Aim of the exercise:
Copy nothing but the lines below running from the line containing "He estado buscando" through the line containing "Ya he comenzado", both end lines included.

Data under study:

----------

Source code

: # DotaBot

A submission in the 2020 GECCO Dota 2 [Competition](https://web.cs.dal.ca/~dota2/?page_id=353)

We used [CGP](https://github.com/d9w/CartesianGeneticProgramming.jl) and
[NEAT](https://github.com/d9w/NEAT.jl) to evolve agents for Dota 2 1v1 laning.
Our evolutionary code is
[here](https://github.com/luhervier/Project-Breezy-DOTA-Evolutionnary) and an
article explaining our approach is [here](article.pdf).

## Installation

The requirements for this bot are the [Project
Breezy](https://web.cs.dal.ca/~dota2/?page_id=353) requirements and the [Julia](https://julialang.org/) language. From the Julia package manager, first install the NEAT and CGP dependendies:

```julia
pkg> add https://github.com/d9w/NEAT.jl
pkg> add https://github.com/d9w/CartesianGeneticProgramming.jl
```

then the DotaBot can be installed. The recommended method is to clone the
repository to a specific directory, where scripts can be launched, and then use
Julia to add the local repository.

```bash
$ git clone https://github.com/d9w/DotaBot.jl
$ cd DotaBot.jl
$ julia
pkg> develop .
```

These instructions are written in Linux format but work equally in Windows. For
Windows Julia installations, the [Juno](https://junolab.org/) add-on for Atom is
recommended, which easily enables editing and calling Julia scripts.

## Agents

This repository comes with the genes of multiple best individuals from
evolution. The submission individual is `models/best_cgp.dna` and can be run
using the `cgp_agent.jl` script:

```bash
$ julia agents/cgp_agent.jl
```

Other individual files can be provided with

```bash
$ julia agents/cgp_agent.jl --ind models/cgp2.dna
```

----------

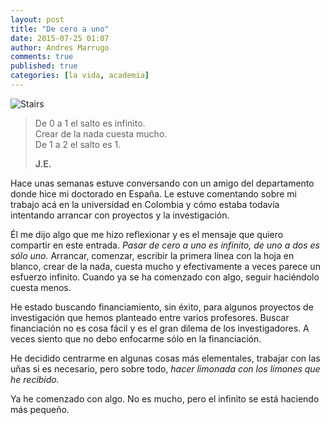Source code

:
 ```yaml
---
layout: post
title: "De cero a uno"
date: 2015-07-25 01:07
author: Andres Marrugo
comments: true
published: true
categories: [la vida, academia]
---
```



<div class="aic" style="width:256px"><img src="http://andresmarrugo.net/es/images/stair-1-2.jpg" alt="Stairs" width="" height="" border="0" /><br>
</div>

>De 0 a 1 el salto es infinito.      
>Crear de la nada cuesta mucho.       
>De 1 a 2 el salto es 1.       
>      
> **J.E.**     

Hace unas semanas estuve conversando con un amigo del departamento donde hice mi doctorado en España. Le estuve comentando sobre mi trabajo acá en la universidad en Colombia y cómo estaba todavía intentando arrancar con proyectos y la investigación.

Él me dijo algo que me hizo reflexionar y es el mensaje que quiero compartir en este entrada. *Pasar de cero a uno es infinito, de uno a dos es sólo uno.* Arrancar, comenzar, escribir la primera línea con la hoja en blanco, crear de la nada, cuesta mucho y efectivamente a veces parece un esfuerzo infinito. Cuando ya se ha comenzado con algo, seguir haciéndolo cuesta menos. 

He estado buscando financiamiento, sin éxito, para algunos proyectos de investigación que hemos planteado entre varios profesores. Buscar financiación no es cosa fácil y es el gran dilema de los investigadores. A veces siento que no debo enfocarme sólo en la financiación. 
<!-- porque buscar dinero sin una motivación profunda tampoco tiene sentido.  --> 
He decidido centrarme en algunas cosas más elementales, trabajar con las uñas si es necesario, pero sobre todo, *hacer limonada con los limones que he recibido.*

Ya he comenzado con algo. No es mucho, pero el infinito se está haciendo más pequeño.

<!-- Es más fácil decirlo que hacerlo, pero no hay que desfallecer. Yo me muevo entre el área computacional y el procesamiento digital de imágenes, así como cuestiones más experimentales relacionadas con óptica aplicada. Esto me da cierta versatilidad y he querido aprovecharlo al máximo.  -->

----------

Answer below:
He estado buscando financiamiento, sin éxito, para algunos proyectos de investigación que hemos planteado entre varios profesores. Buscar financiación no es cosa fácil y es el gran dilema de los investigadores. A veces siento que no debo enfocarme sólo en la financiación. 
<!-- porque buscar dinero sin una motivación profunda tampoco tiene sentido.  --> 
He decidido centrarme en algunas cosas más elementales, trabajar con las uñas si es necesario, pero sobre todo, *hacer limonada con los limones que he recibido.*

Ya he comenzado con algo. No es mucho, pero el infinito se está haciendo más pequeño.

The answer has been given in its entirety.